▶ _Teks yang Ditampilkan_
◇ ◇ ◇
Kamis, 29 Mei 2014

MUDHARABAH



A.    Pengertian akad mudharabah

Mudharabah atau yang disebut juga qiradh merupakan termasuk salah satu bentuk akad syirkah atau perkongsian. Istilah mudharabah digunakan oleh orang irak sedangkan orang hijaz menyebutnya dengan istilah qiradh. Dengan demikian mudharabah dan qiradh adalah dua istilah untuk maksud yang sama.

Menurut bahasa, qiradh (القِرَاضُ) diambil dari kata الْقَرْضُ  yang berarti الْقَطْعُ (potongan), sebab pemilik memberikan hartanya untuk diberikan kepada pengusaha agar mengusahakan harta tersebut, dan pengusaha akan memberikan potongan dari laba yang diperoleh. Bisa juga diambil dari kata muqaradhah (الْمُقَارَضَةُ) yang berarti الْمُسَاوَاةُ (kesamaan), sebab pemilik modal dan pengusaha memiliki hak yang sama terhadap laba.
◇ ◇ ◇
▶ _Cuplikan Kumpulan Data_
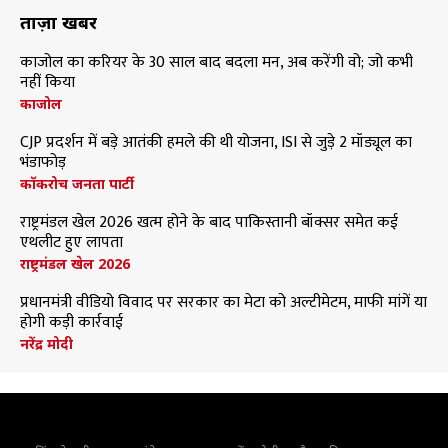
ताज़ा खबरें
काजोल का करियर के 30 साल बाद बदला मन, अब करेंगी वो; जो कभी
नहीं किया
काजोल
CJP प्रदर्शन में बड़े आतंकी हमले की थी योजना, ISI से जुड़े 2 मॉड्यूल का
भंडाफोड़
कॉकरोच जनता पार्टी
राष्ट्रमंडल खेल 2026 खत्म होने के बाद पाकिस्तानी बॉक्सर समेत कई
एथलीट हुए लापता
राष्ट्रमंडल खेल 2026
प्रधानमंत्री वीडियो विवाद पर सरकार का मेटा को अल्टीमेटम, माफी मांगें या
होगी कड़ी कार्रवाई
नरेंद्र मोदी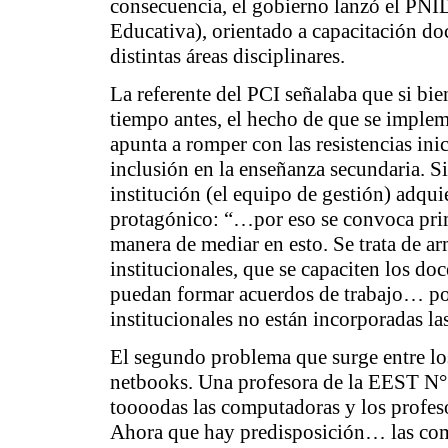
consecuencia, el gobierno lanzó el PNI
Educativa), orientado a capacitación doc
distintas áreas disciplinares.
La referente del PCI señalaba que si bi
tiempo antes
, el hecho de que se implem
apunta a romper con las resistencias inic
inclusión en la enseñanza secundaria. S
institución (el equipo de gestión) adq
protagónico: “…por eso se convoca prim
manera de mediar en esto. Se trata de a
institucionales, que se capaciten los do
puedan formar acuerdos de trabajo… po
institucionales no están incorporadas la
El segundo problema que surge entre lo
netbooks. Una profesora de la EEST N° 2
toooodas las computadoras y los profes
Ahora que hay predisposición… las comp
◇ ◇ ◇
Salin kembali bagian teks tentang mudharabah antara "Kamis, 29 Mei" dan "sama terhadap laba.", termasuk keduanya, lalu ganti "pengusaha" dengan "pengelola".

▶ _Jawaban Latihan Ini_
Kamis, 29 Mei 2014

MUDHARABAH



A.    Pengertian akad mudharabah

Mudharabah atau yang disebut juga qiradh merupakan termasuk salah satu bentuk akad syirkah atau perkongsian. Istilah mudharabah digunakan oleh orang irak sedangkan orang hijaz menyebutnya dengan istilah qiradh. Dengan demikian mudharabah dan qiradh adalah dua istilah untuk maksud yang sama.

Menurut bahasa, qiradh (القِرَاضُ) diambil dari kata الْقَرْضُ  yang berarti الْقَطْعُ (potongan), sebab pemilik memberikan hartanya untuk diberikan kepada pengelola agar mengusahakan harta tersebut, dan pengelola akan memberikan potongan dari laba yang diperoleh. Bisa juga diambil dari kata muqaradhah (الْمُقَارَضَةُ) yang berarti الْمُسَاوَاةُ (kesamaan), sebab pemilik modal dan pengelola memiliki hak yang sama terhadap laba.